What purpose in the field of evolutionary biology does the loner serve?
If human society can be seen not as a group on individual organisms, but as one massive organism where all of the parts work together towards one goal, the loner seems to be outside of that goal. The loner slinks around on the outside of the world, avoiding human contact and shunning interaction.
It would seem that the loner does not belong in the system, as if the loner is the appendix of the human organism.

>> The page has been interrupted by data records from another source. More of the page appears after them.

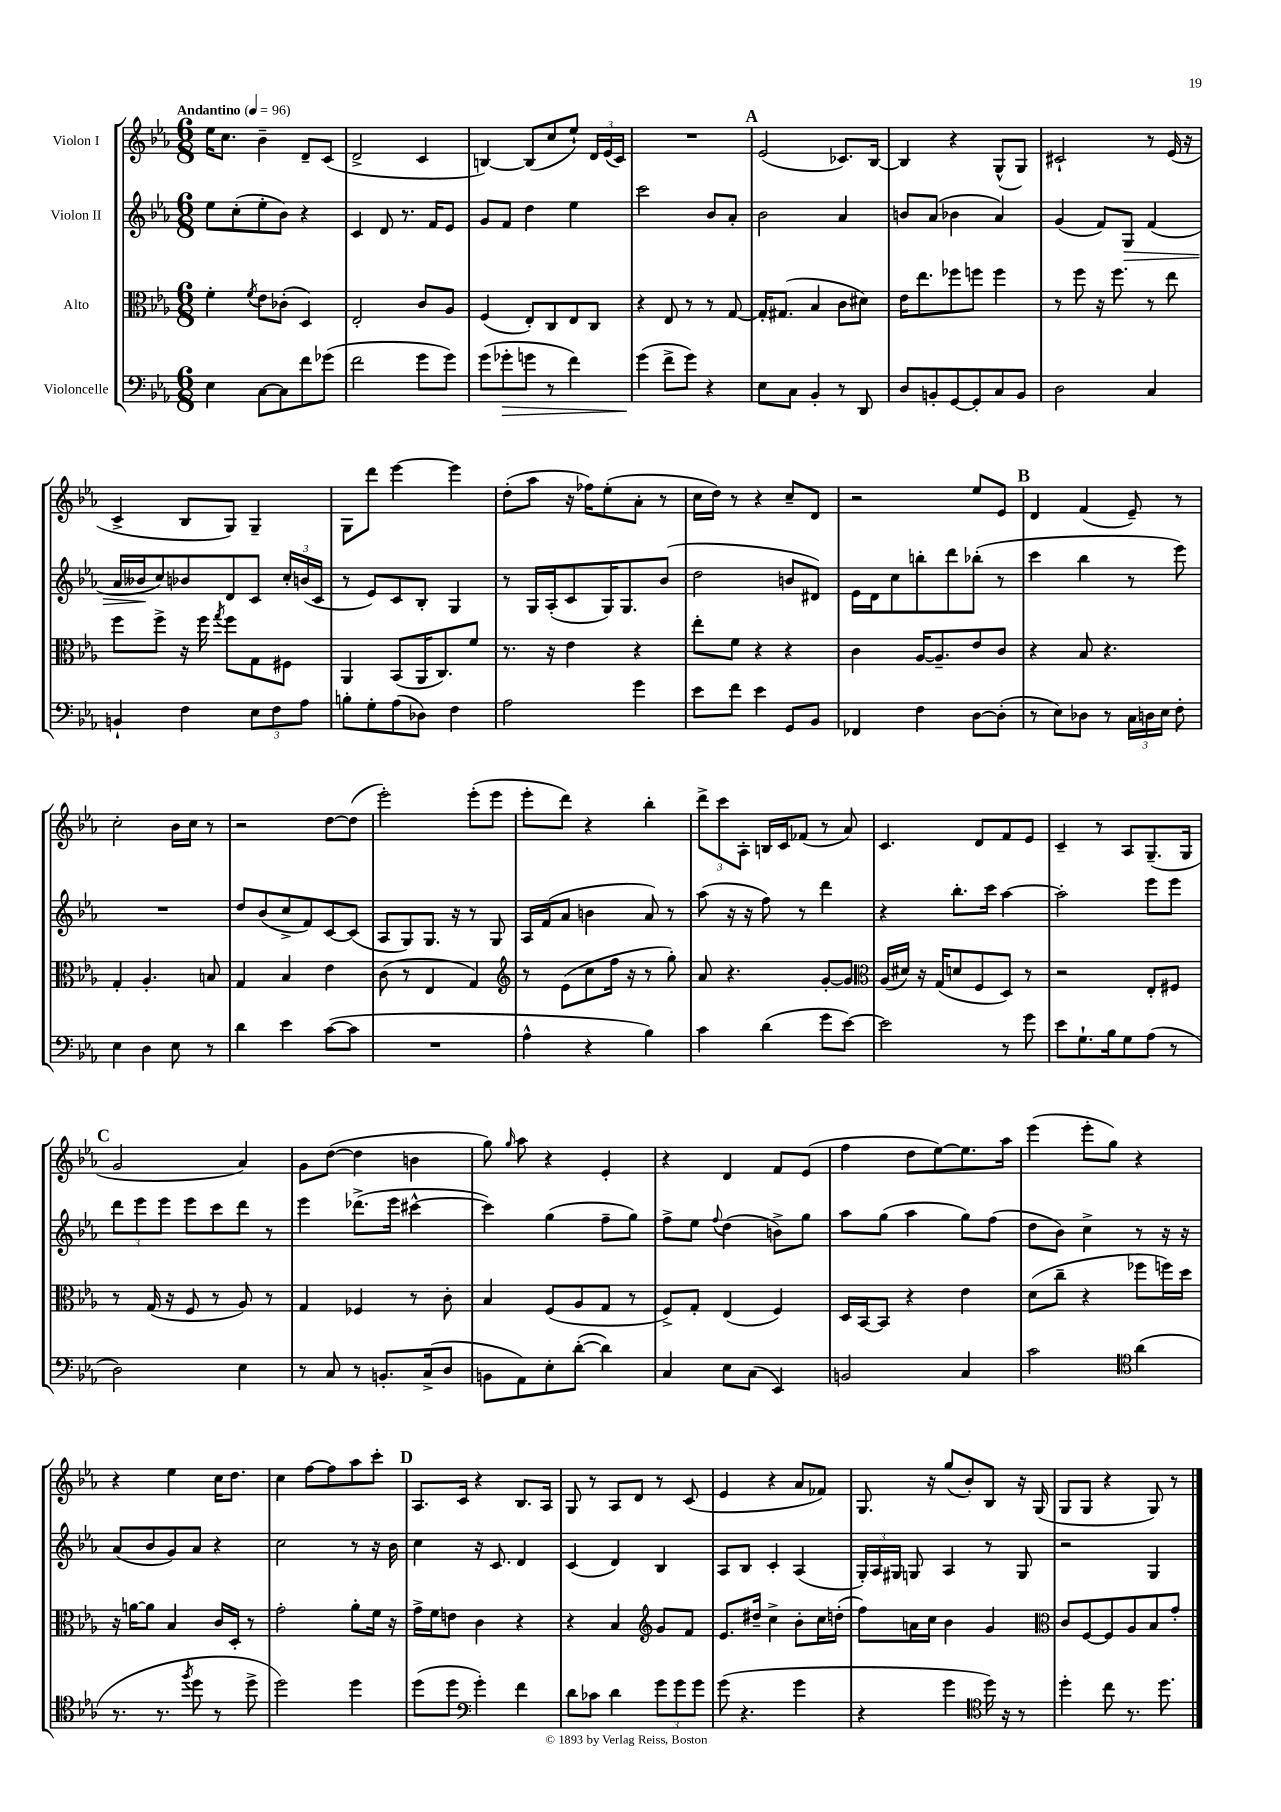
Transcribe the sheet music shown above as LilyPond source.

<<
\new StaffGroup <<
\new Staff = "s0" \with { instrumentName = "Violon I" } {
    \clef treble \key ees \major \numericTimeSignature \time 6/8 \tempo "Andantino" 4 = 96
    \autoBeamOff ees''16[ c''8.] bes'4-- d'8[-- c'8]( |
    d'2-> c'4 |
    b4~) b8[( c''8 ees''8]-!) \tuplet 3/2 { d'16[ ees'16( c'16]) } |
    R2. |
    \mark \markup { \bold "A" } ees'2( ces'8.[) bes16]~ |
    bes4 r4 g8[-^( g8]) |
    cis'2-! r8 ees'16( r16 |
    c'4-> bes8[ g8]) g4-- |
    g8[ d'''8] ees'''4~ ees'''4 |
    d''8[-.( aes''8] r16 fes''16[) ees''8-.( aes'8]-. r8 |
    c''16[ d''16]) r8 r4 c''8[-- d'8] |
    r2 ees''8[ ees'8] |
    \mark \markup { \bold "B" } d'4 f'4( ees'8--) r8 |
    c''2-. bes'16[ c''16] r8 |
    r2 d''8[~ d''8]( |
    ees'''2-.) ees'''8[-.( ees'''8] |
    ees'''8[-. d'''8]) r4 bes''4-. |
    \tuplet 3/2 { d'''8[-> c'''8 aes8]-. } b16[ c'16 fes'8]( r8 aes'8) |
    c'4. d'8[ f'8 ees'8] |
    c'4-- r8 aes8[ g8.--( g16] |
    \mark \markup { \bold "C" } g'2 aes'4) |
    g'8[ d''8]~( d''4 b'4 |
    g''8) \grace { g''16 } aes''8 r4 ees'4-. |
    r4 d'4 f'8[ ees'8]( |
    f''4 d''8[ ees''8~) ees''8. aes''16] |
    ees'''4( ees'''8[-. g''8]) r4 |
    r4 ees''4 c''16[ d''8.] |
    c''4 f''8[~ f''8 aes''8 c'''8]-. |
    \mark \markup { \bold "D" } aes8.[ c'16] r4 bes8.[ aes16] |
    g8 r8 aes8[ d'8] r8 c'8( |
    ees'4 r4 aes'8[ fes'8]) |
    g8. r16 g''8[( bes'8-.) bes8] r16 g16( |
    g8[ g8] r4 g8) r8 \bar "|." |
}
\new Staff = "s1" \with { instrumentName = "Violon II" } {
    \clef treble \key ees \major \numericTimeSignature \time 6/8
    \autoBeamOff ees''8[ c''8-.( ees''8-. bes'8]) r4 |
    c'4 d'8 r8. f'16[ ees'8] |
    g'8[ f'8] d''4 ees''4 |
    c'''2 bes'8[ aes'8]-. |
    \mark \markup { \bold "A" } bes'2 aes'4 |
    b'8[ aes'8]( bes'4 aes'4) |
    g'4( f'8[) g8]\> f'4( |
    aes'16[ beses'16\! c''8) bes'8 d'8 c'8] \tuplet 3/2 { c''16[-. b'16( c'16] } |
    r8 ees'8[) c'8 bes8]-. g4 |
    r8 g16[ aes16-.( c'8 g16) g8. bes'8]( |
    d''2 b'8[ dis'8]) |
    ees'16[ d'16 c''8 b''8-. d'''8 bes''8]-.( r8 |
    \mark \markup { \bold "B" } c'''4 bes''4 r8 ees'''8) |
    R2. |
    d''8[ bes'8( c''8-> f'8) c'8~ c'8]( |
    aes8[ g8) g8.] r16 r8 g8 |
    aes16[ f'16( aes'8] b'4 aes'8) r8 |
    aes''8( r16 r16 f''8) r8 d'''4 |
    r4 bes''8.[-. c'''16] aes''4~ |
    aes''2-. ees'''8[ ees'''8] |
    \mark \markup { \bold "C" } \tuplet 3/2 { d'''8[ ees'''8 ees'''8] } ees'''8[ c'''8 d'''8] r8 |
    ees'''4 des'''8.[->( ees'''16] cis'''4~-^ |
    cis'''4) g''4( f''8[-- g''8]) |
    f''8[-> ees''8] \appoggiatura { f''8 } d''4( b'8[->) g''8] |
    aes''8[ g''8]( aes''4 g''8[) f''8]( |
    d''8[ bes'8]) c''4-> r8 r16 r16 |
    aes'8[( bes'8 g'8) aes'8] r4 |
    c''2 r8 r16 bes'16 |
    \mark \markup { \bold "D" } c''4 r16 c'8. d'4 |
    c'4( d'4) bes4 |
    aes8[ bes8] c'4-. aes4( |
    \tuplet 3/2 { g16[-.) aes16 gis16] } g8 aes4 r8 g8 |
    r2 g4 \bar "|." |
}
\new Staff = "s2" \with { instrumentName = "Alto" } {
    \clef alto \key ees \major \numericTimeSignature \time 6/8
    \autoBeamOff f'4-. \acciaccatura { f'8 } ees'8[ ces'8]-.( d4) |
    ees2-. c'8[ aes8] |
    f4( ees8[-.) c8 ees8 c8] |
    r4 ees8 r8 r8 g8~ |
    \mark \markup { \bold "A" } g16[-. gis8.]( bes4 c'8[ dis'8]) |
    ees'16[ ees''8. fes''8 f''8] f''4 |
    r8 f''8 r16 f''8. r8 ees''8 |
    f''8[ f''8]-> r16 f''16 \acciaccatura { g''8 } f''8[ g8 fis8] |
    aes,4 bes,8[( aes,16 c8.) f'8] |
    r8. r16 ees'4 r4 |
    ees''8[-. f'8] r4 r4 |
    c'4 aes16[~ aes8.-- ees'8 c'8] |
    \mark \markup { \bold "B" } r4 bes8 r4. |
    g4-. aes4.-. b8 |
    g4 bes4 ees'4 |
    c'8( r8 ees4 g4) |
    \clef treble r8 ees'8[( c''8 f''16] r16 r8 g''8-.) |
    aes'8 r4. g'8[~-. g'8] |
    \clef alto aes16[( dis'16]) r16 g16[( d'8 f8 d8]) r8 |
    r2 ees8[-. fis8] |
    \mark \markup { \bold "C" } r8 g16( r16 f8 r8 aes8) r8 |
    g4 fes4 r8 c'8-. |
    bes4 f8[( aes8 g8] r8 |
    f8[->) g8]-. ees4( f4) |
    d16[ bes,16~ bes,8] r4 ees'4 |
    d'8[( c''8]-- r4 fes''8[ f''16) d''16] |
    r16 a'16[~ a'8] bes4 c'16[ d16]-. r8 |
    g'2-. aes'8[-. f'16] r16 |
    \mark \markup { \bold "D" } g'16[-> f'16 e'8] c'4 r4 |
    r4 bes4 \clef treble g'8[ f'8] |
    ees'8.[ dis''16]-- c''4-> bes'8[-. c''16 d''16]-.( |
    f''8[) a'16 c''16] bes'4 g'4 |
    \clef alto c'8[ f8~ f8 aes8 bes8 g'8]-. \bar "|." |
}
\new Staff = "s3" \with { instrumentName = "Violoncelle" } {
    \clef bass \key ees \major \numericTimeSignature \time 6/8
    \autoBeamOff ees4 c8[~ c8 f'8 ges'8]( |
    f'2 g'8[ g'8]) |
    g'8[( ges'8-.\> g'8] r8 f'4) |
    g'4\!( f'8[-> g'8]) r4 |
    \mark \markup { \bold "A" } ees8[ c8] bes,4-. r8 d,8 |
    d8[ b,8-. g,8~ g,8-. c8 b,8] |
    d2 c4 |
    b,4-! f4 \tuplet 3/2 { ees8[ f8 aes8] } |
    b8[-. g8-. aes8( des8]) f4 |
    aes2 g'4 |
    ees'8[ f'8] ees'4 g,8[ bes,8] |
    fes,4 f4 d8[~ d8]-.( |
    \mark \markup { \bold "B" } r8 ees8[) des8] r8 \tuplet 3/2 { c16[ d16 ees16] } f8-. |
    ees4 d4 ees8 r8 |
    d'4 ees'4 c'8[~( c'8] |
    R2. |
    aes4-^ r4 bes4) |
    c'4 d'4( g'8[ ees'8]~) |
    ees'2 r8 g'8 |
    ees'8[ g8.-! bes16 g8 aes8]( r8 |
    \mark \markup { \bold "C" } d2) ees4 |
    r8 c8 r8 b,8.[-. c16->( d8] |
    b,8[ aes,8) ees8-. d'8]~-.( d'4) |
    c4 ees8[ c8]( ees,4) |
    b,2 c4 |
    c'2 \clef tenor aes'4( |
    r8. r8. \acciaccatura { f''8 } d''8 r8 d''8-> |
    d''2) d''4 |
    \mark \markup { \bold "D" } d''8[( d''8] \clef bass g'4-.) f'4 |
    d'8[ ces'8] d'4 \tuplet 3/2 { g'8[ g'8 g'8] } |
    g'8( r4. g'4 |
    r4 g'4 \clef tenor d''16) r16 r8 |
    d''4-. c''8 r8. d''8. \bar "|." |
}
>>
>>
\layout { \context { \Score \remove "Bar_number_engraver" } }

Perhaps the loner is the appendix of the human organism. In an earlier time the loner served the purpose of being the scout on the outside of the main body of society. If there was an external threat the loner was the most edgeward of the members of the society and was there to raise the alarm so the rest of the rank and file could then group to defend the society.
Since then the advancements of society has replaced the scouts with other means of early warning, and the scout is no longer as necessary.
But perhaps, as all things has a tendency to do, the purpose of the loner can evolve as well.
In the society of today perhaps the loner has the advantage of being able to look at the ways that society works, or fails to work, from a different viewpoint. We can watch from the edge how things are proceeding on the interior and raise the alarm when all things start to go askew.
Perhaps it is in the fields of science where this is most evident as massive groups work together building a consensus, but it takes the loners on the fringe to occasionally keep things in check.
I think we should have a discussion on this, it is only the beginning of a theory, and I am a geologist not a social scientist or a biologist. Thankfully my co-blogger is a biologist (Meagan, where are you), perhaps she can add more to this thought.